For more on the wild spaces the city hides, two amazing stories in the major dailies about urban wetlands trying to come back up through the pavement: Hilary Howard at the NYT on “the Hole,” a neighborhood on the border between Brooklyn and Queens that is so low in elevation—about four feet above sea level—that it remains unconnected to the city sewer system to this day; and Dana Priest in the Washington Post on the creeks buried under the Federal Triangle and the Mall, which almost brought down the Washington Monument during the construction of the National Museum of African-American History and Culture. Sous les pavés, le marais?
For secret solstice rituals of the Midwest, check out Cahokia Woodhenge.
My friends at Aqueduct Press, the Seattle-based publisher of feminist SF and other fantastic literature, have their annual roundup of guest posts on the year in reading (and watching and listening), with interesting contributions (17 so far, and probably double that by New Year’s) from the likes of Lisa Tuttle, Nisi Shawl, and Eleanor Arnason. My own entry should be up sometime in the next week.
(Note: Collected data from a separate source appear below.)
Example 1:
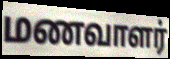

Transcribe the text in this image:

மணவாளர்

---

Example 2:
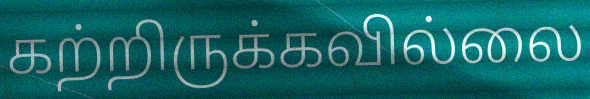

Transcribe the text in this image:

If you’re looking for a conservation book for a kid, our friend and neighbor Raina Garland James’ wonderful new picture book Hope Beach, illustrated by Katherine Gutovskiy, is now available at Barnes & Noble.
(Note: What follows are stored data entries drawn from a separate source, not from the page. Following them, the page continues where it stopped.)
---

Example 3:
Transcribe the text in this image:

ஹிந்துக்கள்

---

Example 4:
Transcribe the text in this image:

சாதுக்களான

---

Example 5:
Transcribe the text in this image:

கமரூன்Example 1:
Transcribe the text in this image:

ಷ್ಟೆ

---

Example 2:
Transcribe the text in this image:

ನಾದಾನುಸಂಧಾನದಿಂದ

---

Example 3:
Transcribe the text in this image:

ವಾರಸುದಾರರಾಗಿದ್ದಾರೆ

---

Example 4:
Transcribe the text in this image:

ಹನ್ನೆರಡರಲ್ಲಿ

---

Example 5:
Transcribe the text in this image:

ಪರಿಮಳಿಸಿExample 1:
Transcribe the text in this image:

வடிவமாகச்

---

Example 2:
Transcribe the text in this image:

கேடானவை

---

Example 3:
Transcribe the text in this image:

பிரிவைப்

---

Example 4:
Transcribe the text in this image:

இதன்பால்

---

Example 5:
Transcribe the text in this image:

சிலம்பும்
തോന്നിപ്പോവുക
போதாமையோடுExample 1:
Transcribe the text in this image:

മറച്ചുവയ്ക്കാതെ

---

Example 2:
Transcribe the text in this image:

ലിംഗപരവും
And here’s some trailcam video of a ringtail cat sneaking in and out of our yard early on the morning of the solstice. Catch the leap on the back end:
Merry Christmas to those who celebrate it, and Happy New Year. Field Notes will be back in January.
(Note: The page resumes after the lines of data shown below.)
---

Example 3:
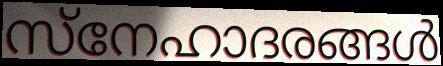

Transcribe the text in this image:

സ്നേഹാദരങ്ങൾ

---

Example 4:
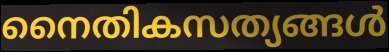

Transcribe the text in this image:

നൈതികസത്യങ്ങൾ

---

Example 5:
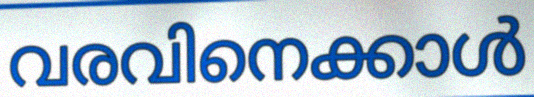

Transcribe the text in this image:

വരവിനെക്കാൾ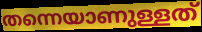
തന്നെയാണുള്ളത്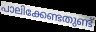
പാലിക്കേണ്ടതുണ്ട്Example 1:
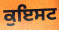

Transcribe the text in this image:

ਕੁਇਸਟ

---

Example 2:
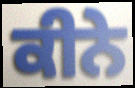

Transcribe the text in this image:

ਕੀਨੇ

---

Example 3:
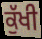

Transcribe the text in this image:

ਕੁੱਖੀ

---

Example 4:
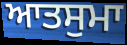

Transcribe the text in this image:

ਆਤਸੁਮਾ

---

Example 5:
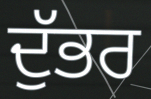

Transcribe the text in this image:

ਦੁੱਭਰ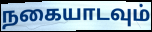
நகையாடவும்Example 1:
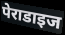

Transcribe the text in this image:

पेराडाइज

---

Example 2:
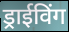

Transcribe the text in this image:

ड्राईविंग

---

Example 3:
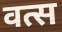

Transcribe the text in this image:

वत्स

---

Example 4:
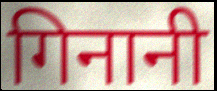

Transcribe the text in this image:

गिनानी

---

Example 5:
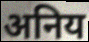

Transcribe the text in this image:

अनिय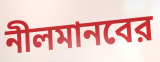
নীলমানবেরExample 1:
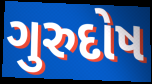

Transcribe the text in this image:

ગુરુદોષ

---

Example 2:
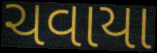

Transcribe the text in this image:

ચવાયા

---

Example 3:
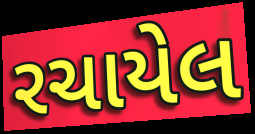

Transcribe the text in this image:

રચાયેલ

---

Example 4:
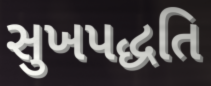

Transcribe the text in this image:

સુખપદ્ધતિ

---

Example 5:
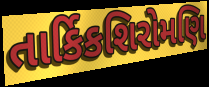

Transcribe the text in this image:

તાર્કિકશિરોમણિ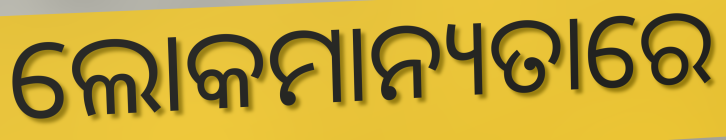
ଲୋକମାନ୍ୟତାରେ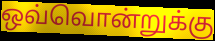
ஒவ்வொன்றுக்குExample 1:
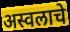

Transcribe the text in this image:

अस्वलाचे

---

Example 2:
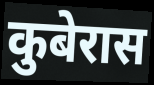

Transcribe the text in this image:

कुबेरास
Magnificently written. Thanks for taking me on a stroll in your neighborhood. You've captured the way our consciousness makes deeper connections when grounded in the natural world.
Thought you might enjoy this photo of the vast vacant lot that the Lincoln Memorial intruded on - I found it in a photo album bought on eBay a few years back: https://www.flickr.com/photos/rock_creek/50694461683
There was a dump on one edge of it, but it was basically just scrub woods, weeds + pools of stagnant water from the time the land was made out of mud dredged from the Potomac in the 1880s until construction got underway in the early 20s.